In 2023, our newfound listening powers will allow us to exponentially accelerate environmental monitoring, measure the health of ecosystems, track the sonic signatures of climate change, reveal the existence of entirely new species, and even rediscover species once thought to be extinct.

In northern Wisconsin, for instance, forestry researchers Zuzana Burivalova and Angela Waupochick are documenting the evolution of sounds made by forested wetlands in Menominee tribal lands. As climate change reduces water availability, the resulting biodiversity changes are captured in soundscape recordings.

In the Indian Ocean, researchers from the University of New South Wales recently found an entirely new population of pygmy blue whales, which are difficult to visually detect but whose powerful songs—which travel hundreds of kilometers—gave them away.

In 2023, we will invent a zoological version of Google Translate, adapting algorithms developed for human language to decipher nonhuman vocalizations.
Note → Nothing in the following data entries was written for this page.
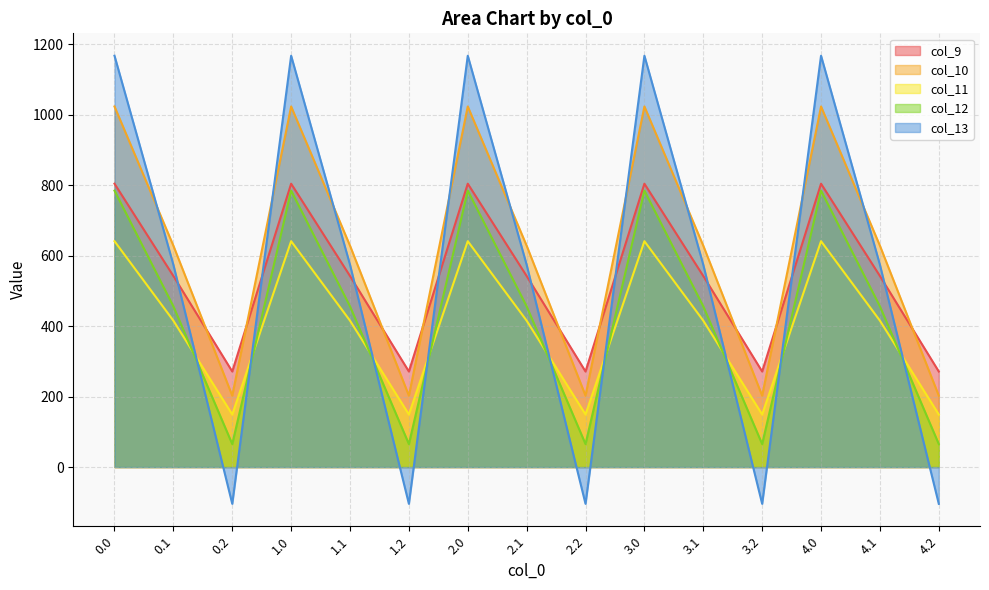

True or false: col_12 has more than 1 points higher than both neighbors.

True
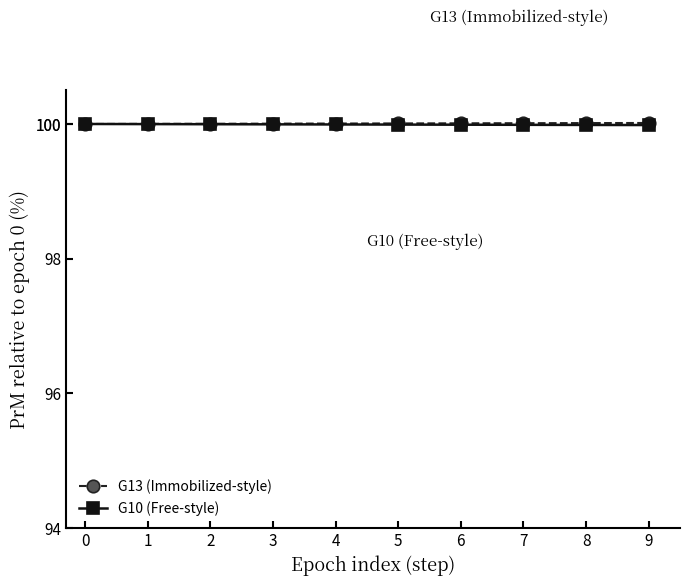

Count the number of categories in the chart.

10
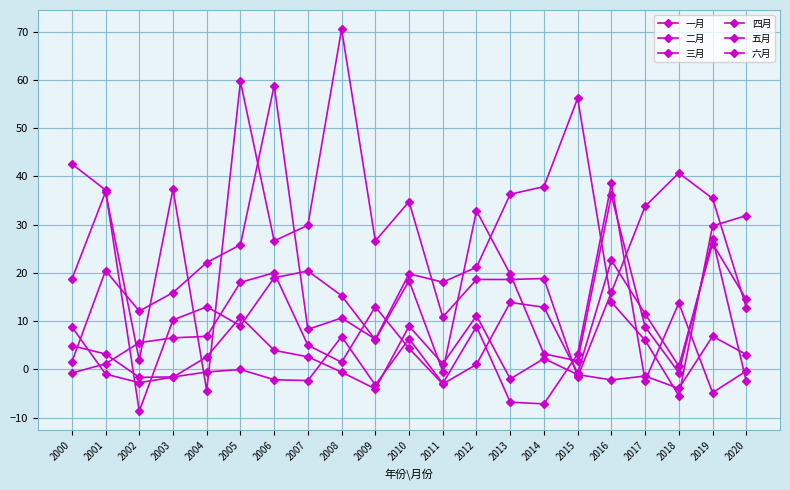

How many lines are shown in the chart?

6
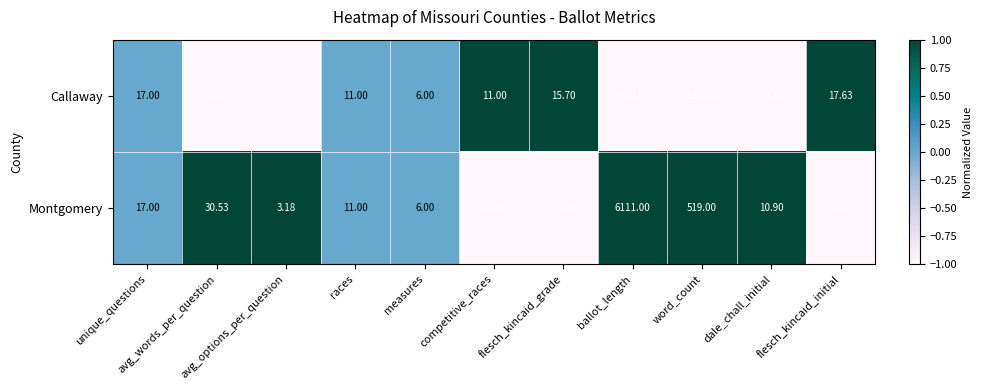

Which series has the largest total across all categories?

Montgomery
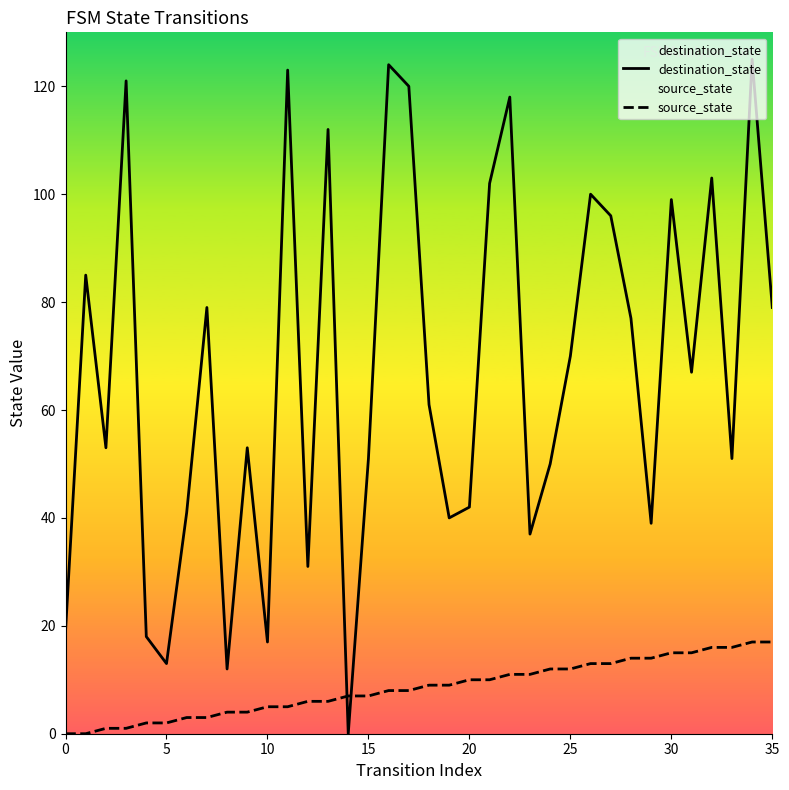

What is the difference between the second highest and second lowest values in the destination_state series?

112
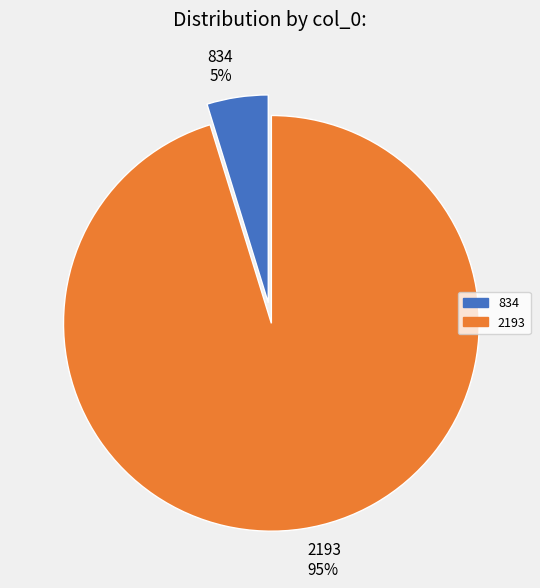

Do 834 and 2193 together represent more than half of the pie?

Yes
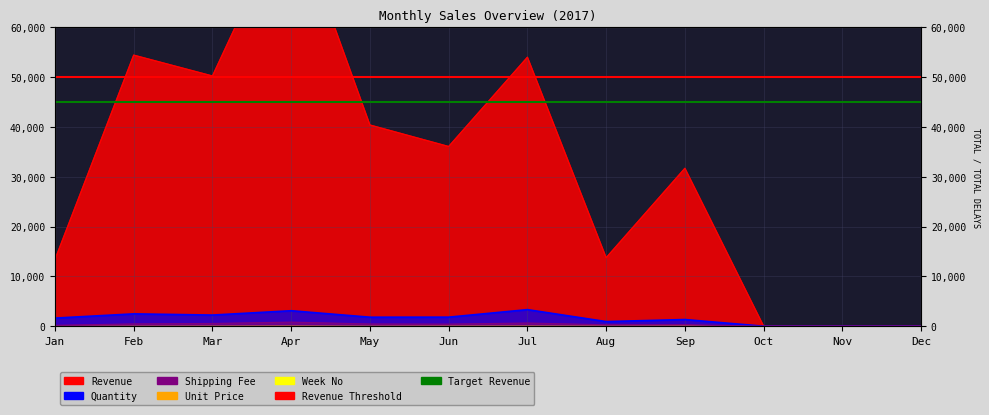

Which series has the largest total across all categories?

Revenue Threshold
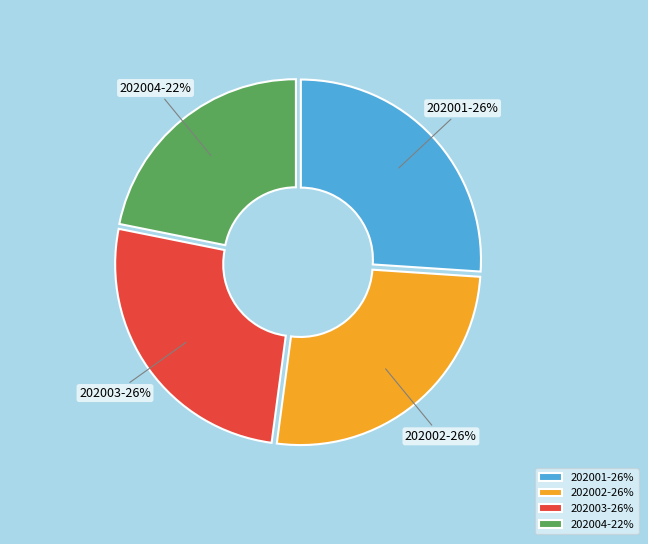

Count the number of slices in the pie.

4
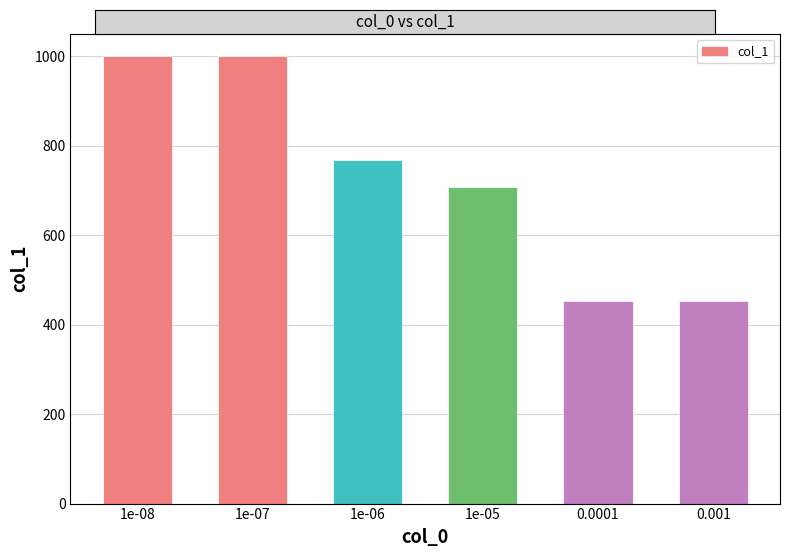

The chart shows a value of 1103 at 1e-06. True or false?

False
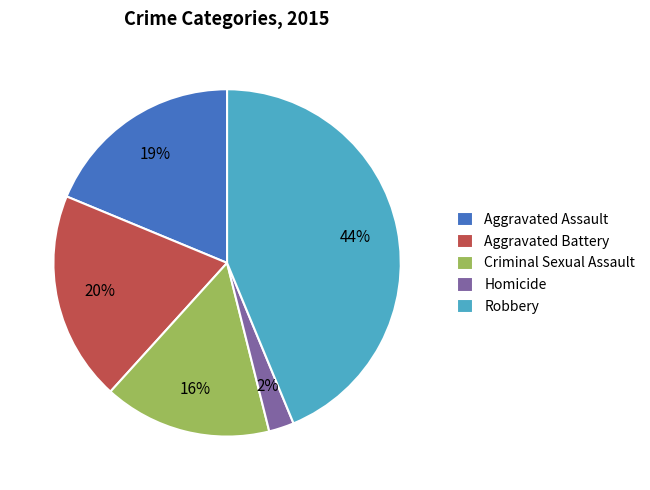

Rank the categories by value from lowest to highest.

Homicide, Criminal Sexual Assault, Aggravated Assault, Aggravated Battery, Robbery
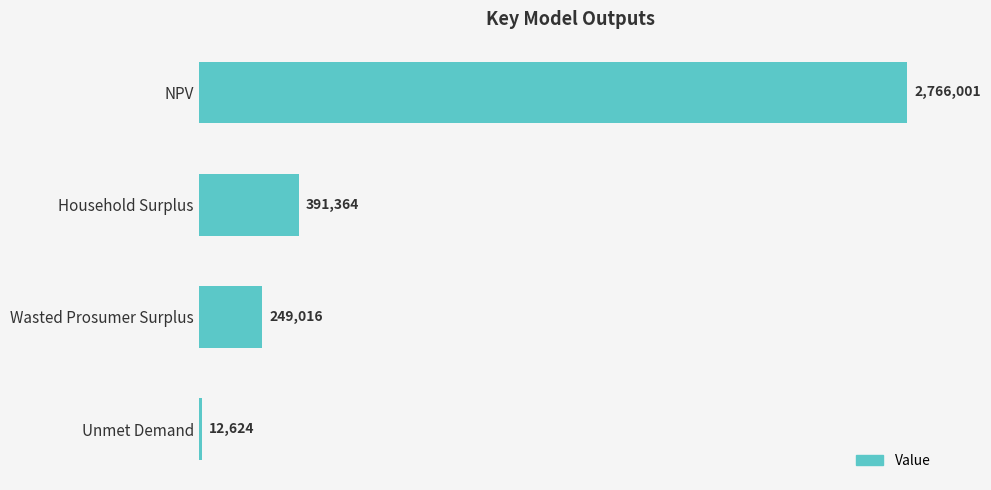

Are the bars horizontal?

Yes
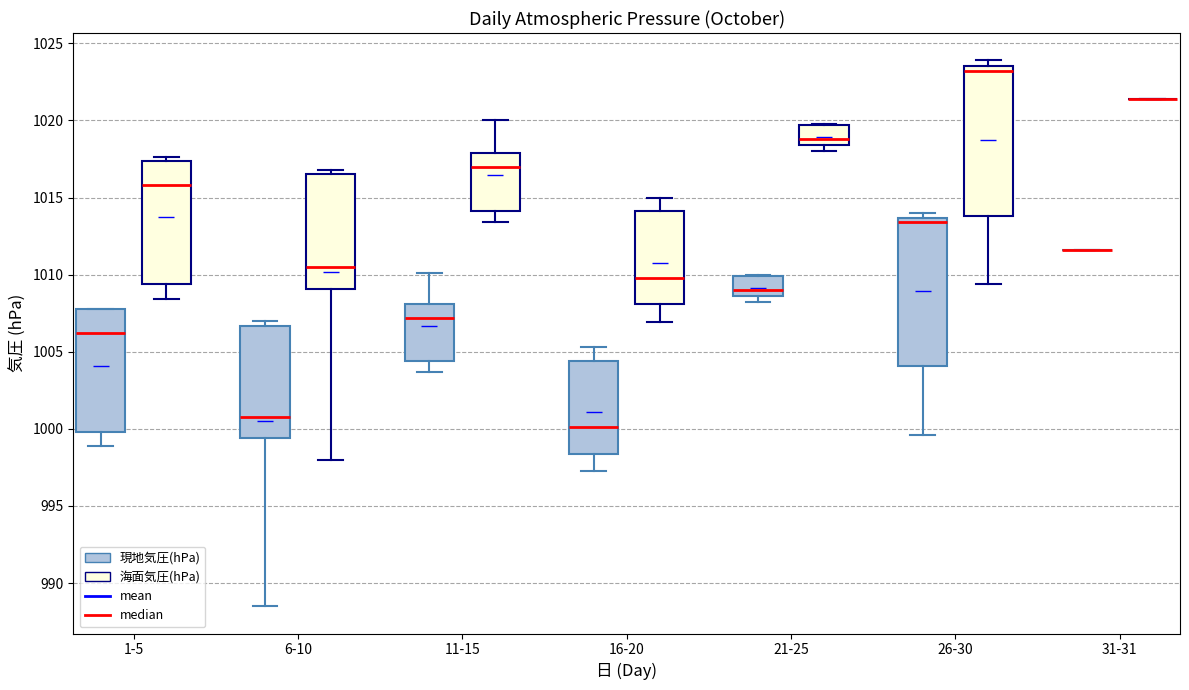

Where does the upper whisker of the box for 16-20 (海面気圧(hPa)) end on the y-axis? The values are not printed on the chart, so give them approximately, as read against the axis.

1015.0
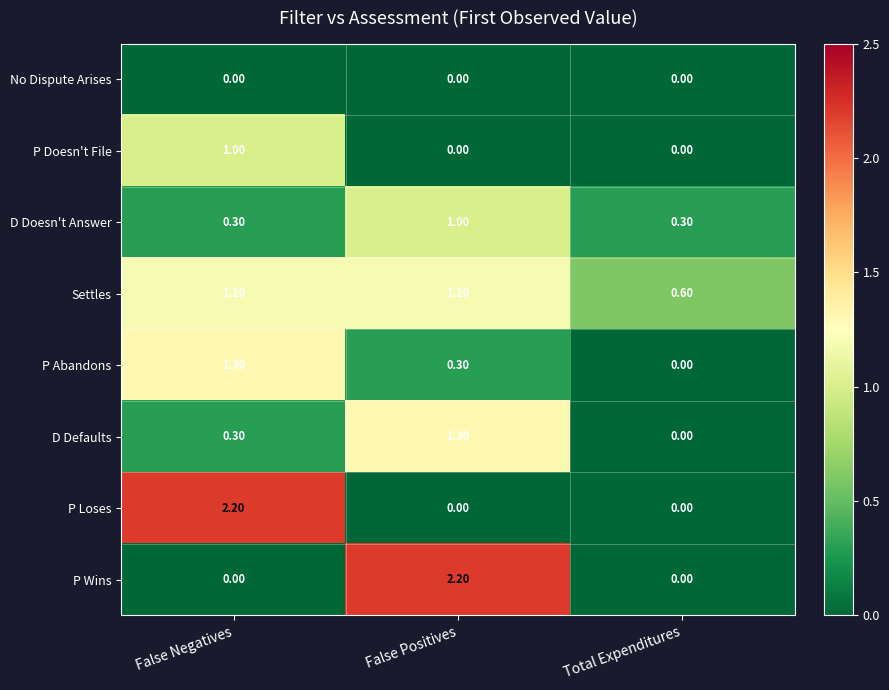

List the labels in order of D Defaults value, largest first.

False Positives, False Negatives, Total Expenditures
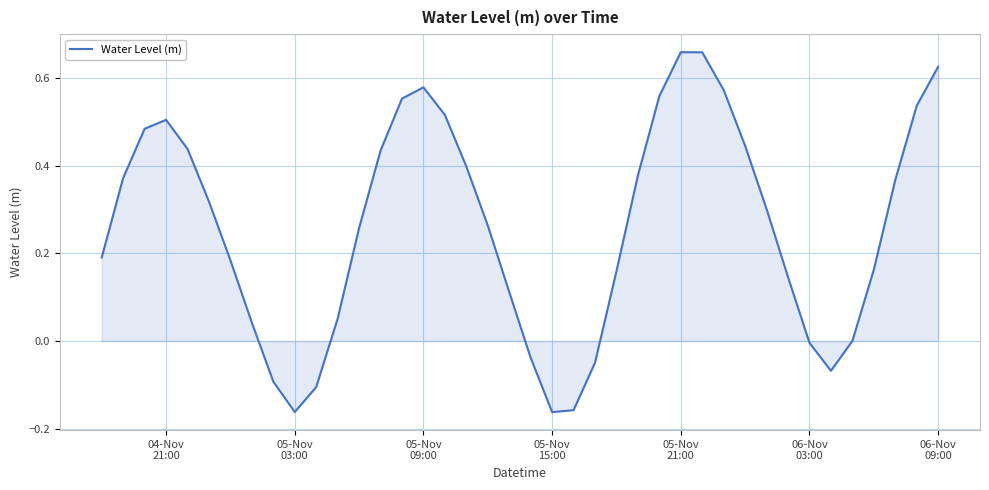

What is the difference between the maximum and minimum values?

0.8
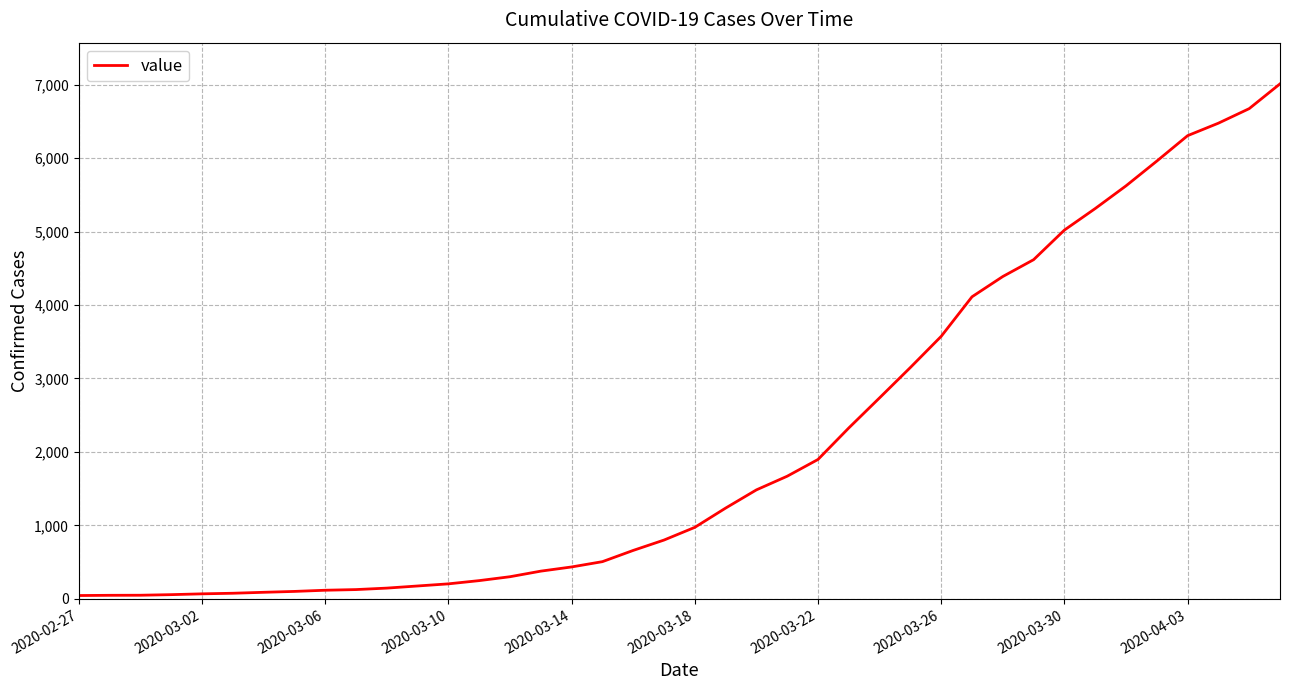

What is the difference between the maximum and minimum values?

6964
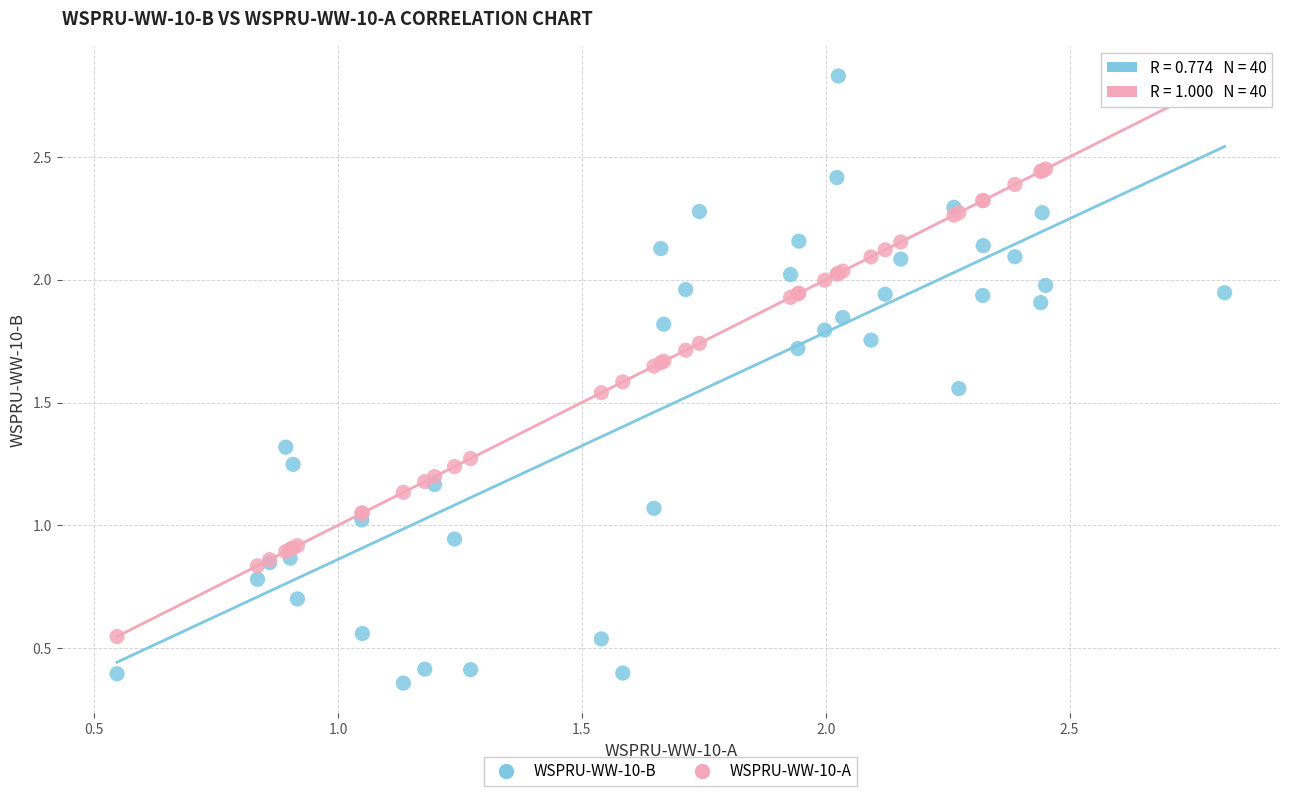

Which series contains the lowest Y value?

WSPRU-WW-10-B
We will discover that many more species also have cultural dialects, individual names, and perhaps even oral histories.

For instance, projects like CETI (the Cetacean Translation Initiative) and Earth Species are attempting to decode sperm whale communication using natural language processing techniques. These innovations are now being used in attempts to protect animal species. Kenyan researcher Lucy King, who discovered that elephants use specific vocal signals for distinct threats like honeybees and hunters, is now training farmers across Africa to build acoustic honeybee fences to ward off marauding elephants and enable peaceful coexistence with humans as elephant populations rebound.

But these innovations are also being used to attempt to domesticate new species. At the Free University of Berlin, researchers have devised AI algorithms to train robots that buzz and hum like honeybees, successfully communicating simple commands to the hive. In 2023, these robots will be inserted into networked “smart” beehives to coordinate and direct honeybee behavior, including the choice of nectar-harvesting sites.

Digital bioacoustics will also reveal the vulnerability of living organisms to the global epidemic of noise pollution, which not only increases the risk of heart attacks and dementia in humans but can stress, maim, or even kill other species—particularly in oceans. Eco-acousticians have already documented the degradation of landscapes’ acoustical signatures—also known as soundscapes—from tourist-infested national parks to the depths of the oceans. Researchers at the University of Anglia, for instance, are now creating historical reconstructions of lost soundscapes. In 2023, new regulations—including stricter thresholds from the International Maritime Organization for noise pollution from commercial shipping—will be enacted. New technologies, such as “noise radars” on Parisian streets that issue fines to owners of raucous vehicles, will automate enforcement.

In 2023, scientists will also use digital bioacoustics to regenerate ecosystems. For example, to restore endangered coral reefs in Indonesia, researchers from the Universities of Bristol and Edinburgh have installed underwater sound systems with playlists generated from recordings of healthy reefs, an effort that has been proven to foster reef regrowth.

In 2023, tech companies such as Microsoft will also start leveraging AI models to assist researchers in processing and analyzing large volumes of bioacoustics recordings. While support from Big Tech might prove useful, it has also raised concerns from groups including the Coalition for Digital Environmental Sustainability. In 2023, the United Nations Environment Program will advance a new framework that treats environmental data as a global commons, establishing open global standards and governance frameworks for environment data as a digital public good and implicitly condemning environmental data hoarding. The debate over the dangers of surveillance capitalism will extend into the environmental arena. We hope that the use of digital bioacoustics to expand our ability to monitor the environment, regenerate ecosystems, and engage in rudimentary attempts at interspecies communication will deepen humanity’s affinity with other species, instead of enabling us to further domesticate and dominate them.